-- Opening Marker --
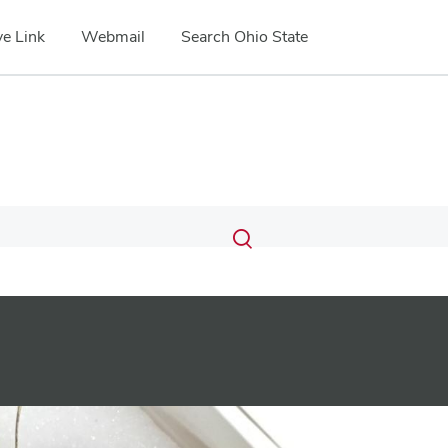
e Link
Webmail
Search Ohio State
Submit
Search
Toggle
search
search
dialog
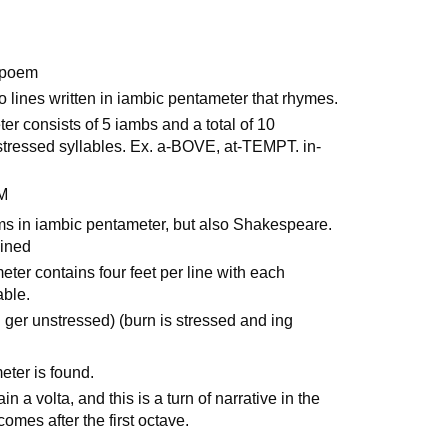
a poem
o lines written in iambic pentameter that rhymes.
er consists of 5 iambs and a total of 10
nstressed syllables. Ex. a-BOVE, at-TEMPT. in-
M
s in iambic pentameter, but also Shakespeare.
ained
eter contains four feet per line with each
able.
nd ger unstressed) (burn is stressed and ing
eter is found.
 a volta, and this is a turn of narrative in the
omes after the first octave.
-- Closing Marker --
Exercise requirements: Please retype all the entries word for word, omitting the pictures.

Result of this task:
e Link
Webmail
Search Ohio State
Submit
Search
Toggle
search
search
dialog
a poem
o lines written in iambic pentameter that rhymes.
er consists of 5 iambs and a total of 10
nstressed syllables. Ex. a-BOVE, at-TEMPT. in-
M
s in iambic pentameter, but also Shakespeare.
ained
eter contains four feet per line with each
able.
nd ger unstressed) (burn is stressed and ing
eter is found.
 a volta, and this is a turn of narrative in the
omes after the first octave.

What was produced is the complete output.